5.7.08

Going Home

I've had a lot of time to think about what it is like to return home. It takes a while to prepare your mind to re-visit things. Returning to the places you grew up around and loved can be a disheartening lesson in the inevitable doom borne from the passage of time. Your parents are a bit grayer around the temples, slower to get off the couch. Your favorite deli is dirtier, there are more potholes en route to the bank or post office. And the teenagers at the movie theater are ten times trashier and more obnoxious than you ever were.

I begin to understand why my grandparents seemed so adverse to change. It wasn't that they disliked rap music or wasabi-flavored cream cheese--it was that they were afraid of these things. Our world moved too fast for them to keep up and it was a warning to them that they may wake up one day and find that in their home town, they are just as lost and obsolete as an 8-track tape in an Apple store.

Now, I'm just over the quarter-century mark so I shouldn't allow myself to get too morbid too soon. Maybe when I'm 30 it'll be more appropriate.

It is a bit ironic to think that the world's greatest masterpieces--the pyramids, the Sistene Chapel's ceiling, Big Mac special sauce--were not conceived in a day, but labored over through many changing seasons before they were complete.

But, today, we have so much information and entertainment at our fingertips that virtually all of it is less valued to the point it is entirely disposable.

And if communicating is so important to us that the cell phone we use must be replaced every year to two years, and our iPod is practically ancient for having only 1 GB, then why not houses, and restaurants, and local parks too? We don't need them anyway, we have whole worlds that are much cooler and less polluted online.

So, nobody throws a fuss when Jerry's Deli is suddenly gone for a giant Tar-Mart and turn of the 20th century houses are knocked over for a glassy, condo highrise.

And my home and all the memories with it, doesn't belong to me any more. It was thrown away with all the old dot matrix printers and beepers. Why don't you just put a stake in my heart and stuff my mouth with garlic?
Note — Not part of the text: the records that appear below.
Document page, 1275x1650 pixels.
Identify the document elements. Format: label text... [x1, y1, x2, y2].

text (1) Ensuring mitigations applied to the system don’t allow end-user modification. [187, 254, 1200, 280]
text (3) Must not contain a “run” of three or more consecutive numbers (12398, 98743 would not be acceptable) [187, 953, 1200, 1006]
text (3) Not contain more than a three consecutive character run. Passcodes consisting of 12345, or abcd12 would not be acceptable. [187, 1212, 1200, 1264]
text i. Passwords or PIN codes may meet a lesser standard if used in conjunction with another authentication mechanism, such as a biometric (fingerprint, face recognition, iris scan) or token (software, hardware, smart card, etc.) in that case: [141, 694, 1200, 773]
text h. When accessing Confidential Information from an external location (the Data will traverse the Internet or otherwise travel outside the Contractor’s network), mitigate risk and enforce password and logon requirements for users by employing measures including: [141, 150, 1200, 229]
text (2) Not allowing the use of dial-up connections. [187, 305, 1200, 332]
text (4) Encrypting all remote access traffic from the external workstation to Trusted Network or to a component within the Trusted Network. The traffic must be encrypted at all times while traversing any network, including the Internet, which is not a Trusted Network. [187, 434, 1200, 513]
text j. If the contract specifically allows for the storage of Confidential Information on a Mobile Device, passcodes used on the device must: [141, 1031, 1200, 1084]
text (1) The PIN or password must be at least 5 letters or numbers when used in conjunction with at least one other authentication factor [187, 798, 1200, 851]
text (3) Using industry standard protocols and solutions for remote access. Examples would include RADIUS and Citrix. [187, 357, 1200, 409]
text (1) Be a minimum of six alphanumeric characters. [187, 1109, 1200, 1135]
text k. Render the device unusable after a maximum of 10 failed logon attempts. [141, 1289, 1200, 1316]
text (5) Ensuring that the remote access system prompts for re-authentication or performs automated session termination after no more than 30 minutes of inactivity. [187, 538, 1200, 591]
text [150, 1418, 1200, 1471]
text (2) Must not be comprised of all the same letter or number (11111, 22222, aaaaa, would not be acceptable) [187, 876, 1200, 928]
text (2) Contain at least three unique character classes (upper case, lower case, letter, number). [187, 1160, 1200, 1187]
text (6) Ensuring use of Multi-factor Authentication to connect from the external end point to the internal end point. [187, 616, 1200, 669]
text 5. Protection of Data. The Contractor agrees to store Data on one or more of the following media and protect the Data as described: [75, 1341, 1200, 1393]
After all, I'm practically undead with my rotary phone and antennaed tv. I'm actually getting the digital signal converter device becuase I don't want a flat screen tv. I have no desire to see that soap opera stars are just as broken out and bloated as I am. I don't need to see the world in high definition--it's ugly and Kelly Ripa's voice is frightening. I want my blurry signal that shifts when the wind blows...because I want an escape. I don't want to communicate with people constantly in the empty language of "LOL" and "OMG." I want a real conversation, that is spontaneous and meaningful. And if it gets too intense, I will read a book or listen to my AM/FM radio...or a CD. That's right...Enya's Shepherd Moons from 1991, bitch.

And just like that, I'm 75, and an old busy body who will shake her cane at you if you drive by my house too quickly.
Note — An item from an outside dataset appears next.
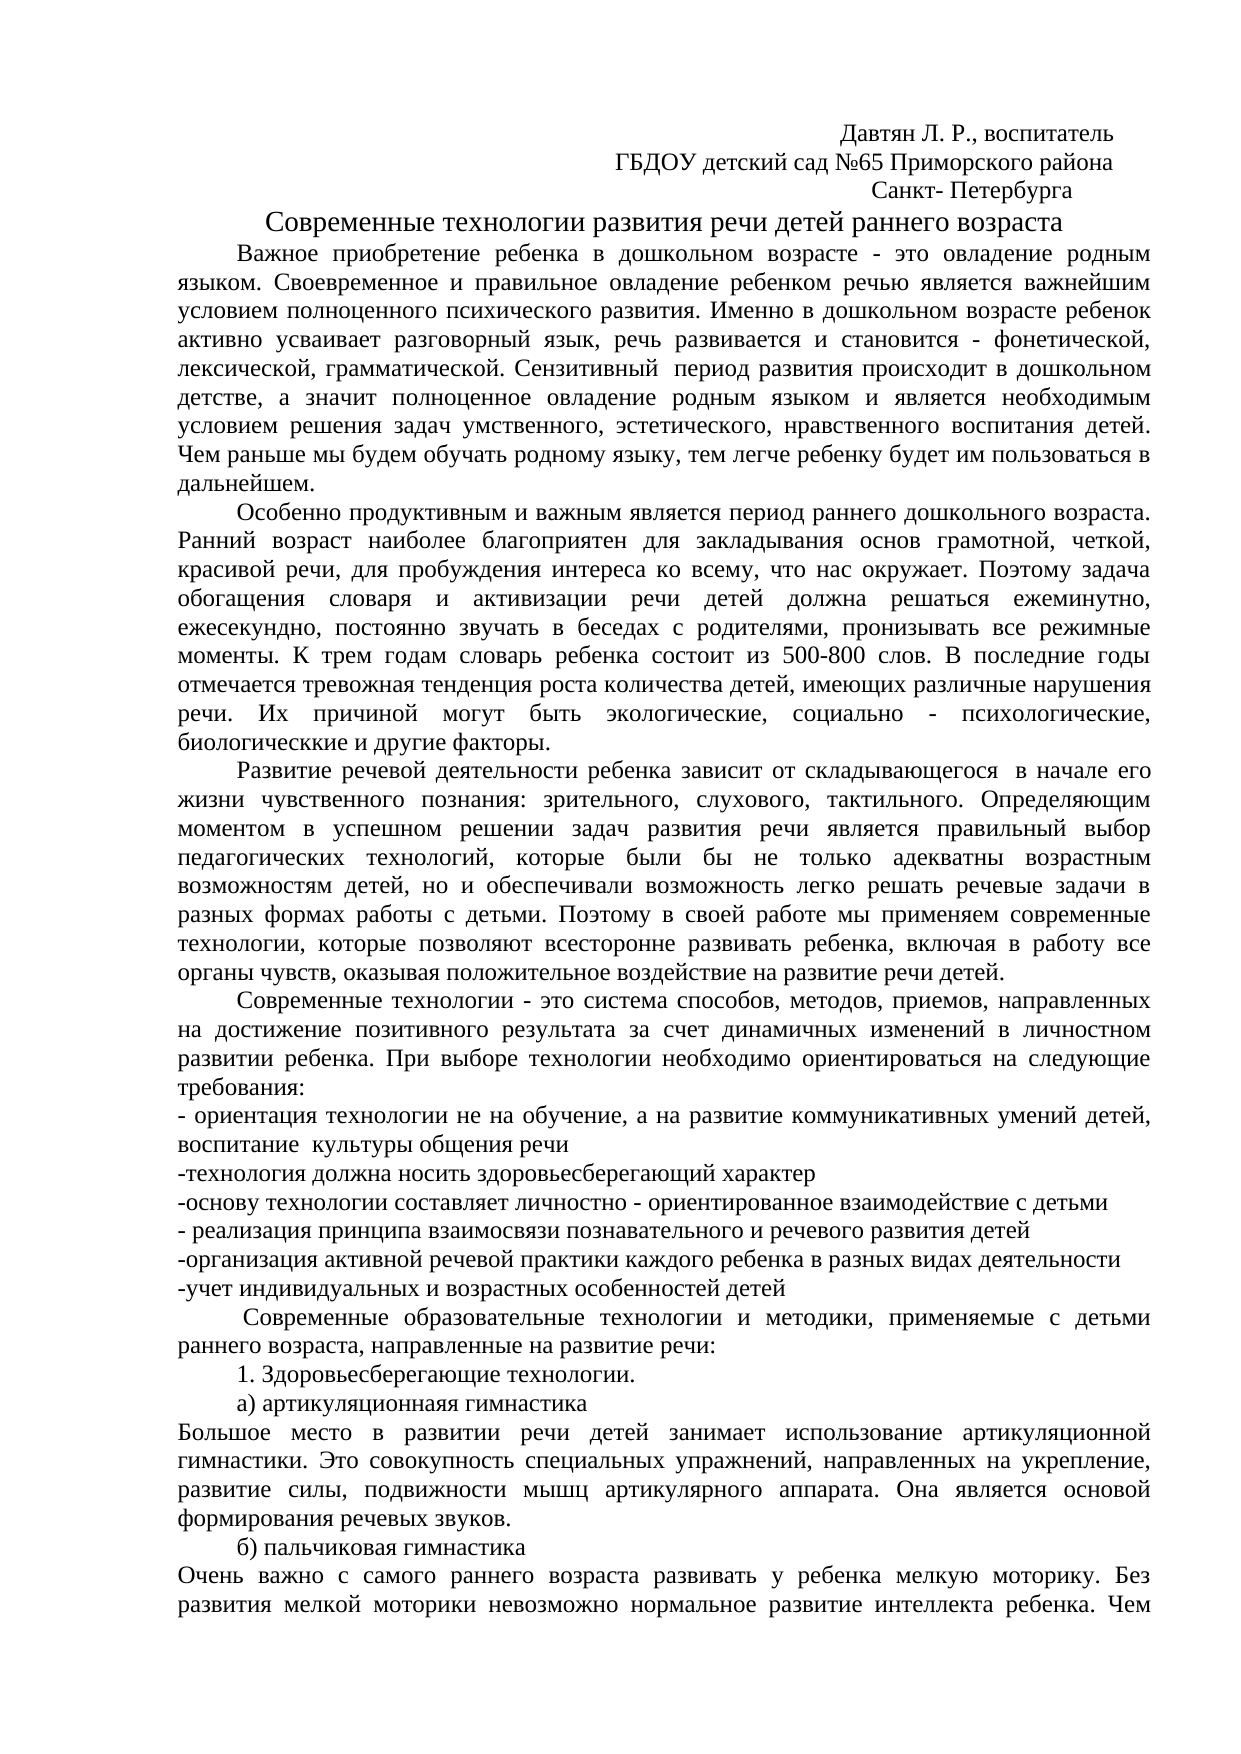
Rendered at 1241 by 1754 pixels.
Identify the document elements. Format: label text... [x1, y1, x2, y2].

It's true, you can never go home again, because you realise, you weren't really needed there in the first place. Things are moving along quite nicely without you. So, if you are young or young at heart, you will pick up the pace, figure out where that new road goes and try Kim's Deli down the street. After all, home is more what you make out of it, than what it ever was.

2 comments:

Lubie said...

Hey babe! I'm glad you're back in Atlanta, where you are allowed more freedom and space to be uniquely "you!" :)

Cara said...

Wow - I'm a bit depressed now :-P

However, you are a wonderful writer, as always!